*EXTRACT TO READ*:
------------------------------------------------

December 28, 2025
Phalanx or coffee break?
Intermission: Battle Pulses
Did ancient soldiers take breath breaks? Commenters clash over “battle pulses”
TLDR: Bret Devereaux asks whether ancient infantry fought nonstop or in breathy bursts, clarifying “measure” vs “contact.” Commenters split between pulse believers and nonstop purists, with praise for his rigor, jokes about phalanx coffee breaks, and arguments from reenactors—because how we picture real battles actually matters.
Bret Devereaux hit pause on his hoplite series to ask the spicy question: did ancient soldiers fight nonstop or in short bursts? He breaks it down simply: measure is how far your weapon can reach; contact is when formations are close enough that nobody can relax. The comments lit up like a battlefield. The pulse people swear front lines backed off to breathe, swap out wounded, and calm nerves; the wall‑of‑steel purists insist it was relentless until someone broke.
Fans flooded in to stan Bret’s rigor — one user cheered, “This guy is a great historian… What was it like to live then?” Others accused “armchair physics” and demanded reenactor receipts. Reenactors and HEMA (historical fencing) folks weighed in with sweaty anecdotes about stamina and weapon reach, while gamers dragged in stamina bars and cooldowns, because of course they did.
Humor carried the day: memes about “phalanx coffee breaks,” hoplite FitBits, and “several‑on‑severals” sounding like speed‑dating. But underneath the jokes, people realized this matters: if battles pulsed, our mental movies of ancient warfare — and even how we read Roman accounts — change. Bret’s careful framing turned a niche topic into a heavyweight bout, and the crowd loved every swing.
Key Points
- •The article examines whether heavy infantry combat proceeded continuously or in intermittent “battle pulses.”
- •Devereaux distinguishes between “measure” (weapon striking range) and “contact” (tactical proximity constraining maneuver).
- •Measure is typically around 1–2 meters, varying with weapon length, arm reach, and balance.
- •The line of contact is not a series of duels; fighters engage multiple opponents in overlapping, multi-person interactions.
- •Pulse behavior—brief withdrawals to rest or replace wounded—is considered as a potential general feature of contact warfare.

------------------------------------------------

*Recorded data*:
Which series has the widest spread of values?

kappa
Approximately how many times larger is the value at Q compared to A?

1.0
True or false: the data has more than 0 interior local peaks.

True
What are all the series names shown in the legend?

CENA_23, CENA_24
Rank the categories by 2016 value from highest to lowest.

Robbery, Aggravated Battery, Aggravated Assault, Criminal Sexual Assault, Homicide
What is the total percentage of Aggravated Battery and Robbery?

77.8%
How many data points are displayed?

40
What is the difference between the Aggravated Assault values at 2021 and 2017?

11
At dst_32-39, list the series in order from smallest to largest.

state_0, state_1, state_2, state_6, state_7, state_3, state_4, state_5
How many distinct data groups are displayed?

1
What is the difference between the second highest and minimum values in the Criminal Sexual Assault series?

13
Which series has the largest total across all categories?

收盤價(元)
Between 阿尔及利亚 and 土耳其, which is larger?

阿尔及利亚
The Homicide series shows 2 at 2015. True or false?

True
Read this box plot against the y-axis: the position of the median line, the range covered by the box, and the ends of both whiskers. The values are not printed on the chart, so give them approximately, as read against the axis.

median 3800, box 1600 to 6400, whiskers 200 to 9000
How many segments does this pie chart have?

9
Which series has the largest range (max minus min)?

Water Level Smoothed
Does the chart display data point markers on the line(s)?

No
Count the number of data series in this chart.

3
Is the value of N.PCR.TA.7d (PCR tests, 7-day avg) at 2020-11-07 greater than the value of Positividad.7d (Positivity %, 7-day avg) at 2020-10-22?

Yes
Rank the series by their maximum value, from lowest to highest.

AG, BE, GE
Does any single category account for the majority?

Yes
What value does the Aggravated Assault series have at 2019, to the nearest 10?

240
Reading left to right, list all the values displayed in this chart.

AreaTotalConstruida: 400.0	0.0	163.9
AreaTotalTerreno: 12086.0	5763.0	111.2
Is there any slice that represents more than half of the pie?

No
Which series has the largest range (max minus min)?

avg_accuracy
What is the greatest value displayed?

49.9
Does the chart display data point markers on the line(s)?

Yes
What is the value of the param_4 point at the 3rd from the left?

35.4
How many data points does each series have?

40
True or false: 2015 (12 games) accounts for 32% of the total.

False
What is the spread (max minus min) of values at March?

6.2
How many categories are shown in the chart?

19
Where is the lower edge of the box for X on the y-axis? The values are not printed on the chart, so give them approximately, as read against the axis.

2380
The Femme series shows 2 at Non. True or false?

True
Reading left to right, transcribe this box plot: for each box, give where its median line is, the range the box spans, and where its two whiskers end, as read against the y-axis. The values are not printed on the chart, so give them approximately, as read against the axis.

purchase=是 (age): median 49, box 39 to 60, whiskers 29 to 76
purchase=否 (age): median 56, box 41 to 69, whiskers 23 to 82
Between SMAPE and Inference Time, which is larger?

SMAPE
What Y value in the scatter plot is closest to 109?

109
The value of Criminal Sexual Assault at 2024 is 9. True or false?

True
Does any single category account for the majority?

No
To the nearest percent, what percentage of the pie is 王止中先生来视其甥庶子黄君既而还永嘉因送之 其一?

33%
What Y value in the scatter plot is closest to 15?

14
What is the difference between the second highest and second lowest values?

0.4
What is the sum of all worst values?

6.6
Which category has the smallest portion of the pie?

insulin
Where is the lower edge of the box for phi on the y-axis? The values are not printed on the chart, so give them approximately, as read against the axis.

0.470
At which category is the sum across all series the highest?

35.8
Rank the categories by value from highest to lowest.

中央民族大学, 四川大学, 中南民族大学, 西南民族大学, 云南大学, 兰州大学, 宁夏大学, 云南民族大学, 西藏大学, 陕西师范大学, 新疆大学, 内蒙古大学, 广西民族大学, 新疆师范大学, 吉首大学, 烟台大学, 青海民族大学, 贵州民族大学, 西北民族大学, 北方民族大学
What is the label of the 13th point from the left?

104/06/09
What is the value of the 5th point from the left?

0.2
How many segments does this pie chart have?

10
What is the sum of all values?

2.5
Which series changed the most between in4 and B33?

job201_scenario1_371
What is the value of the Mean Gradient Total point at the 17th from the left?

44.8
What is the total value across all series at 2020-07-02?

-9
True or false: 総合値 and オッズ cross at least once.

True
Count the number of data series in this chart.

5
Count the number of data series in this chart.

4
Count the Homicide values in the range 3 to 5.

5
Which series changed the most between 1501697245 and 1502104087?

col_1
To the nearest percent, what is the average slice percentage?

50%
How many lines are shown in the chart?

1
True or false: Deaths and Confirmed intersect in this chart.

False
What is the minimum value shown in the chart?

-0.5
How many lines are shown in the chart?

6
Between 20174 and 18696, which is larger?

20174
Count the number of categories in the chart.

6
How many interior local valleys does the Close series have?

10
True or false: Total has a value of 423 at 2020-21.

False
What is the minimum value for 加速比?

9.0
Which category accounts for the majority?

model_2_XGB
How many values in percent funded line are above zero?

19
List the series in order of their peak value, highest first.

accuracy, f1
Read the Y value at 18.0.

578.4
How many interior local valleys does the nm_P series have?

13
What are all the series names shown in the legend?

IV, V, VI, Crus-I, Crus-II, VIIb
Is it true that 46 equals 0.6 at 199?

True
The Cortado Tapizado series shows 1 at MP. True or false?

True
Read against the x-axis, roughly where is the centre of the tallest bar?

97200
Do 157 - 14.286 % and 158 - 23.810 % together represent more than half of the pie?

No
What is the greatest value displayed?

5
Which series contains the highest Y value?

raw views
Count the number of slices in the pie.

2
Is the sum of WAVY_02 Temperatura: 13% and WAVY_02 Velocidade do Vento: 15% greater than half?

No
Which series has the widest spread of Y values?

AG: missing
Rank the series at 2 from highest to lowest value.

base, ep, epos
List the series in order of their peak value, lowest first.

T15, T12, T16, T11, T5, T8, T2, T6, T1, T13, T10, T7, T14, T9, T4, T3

------------------------------------------------

*WHAT THIS TASK INVOLVES*: In the article on battle pulses, what is the usual distance of measure?

*ANSWER TO THIS TASK*: Measure is typically around 1–2 meters, varying with weapon length, arm reach, and balance.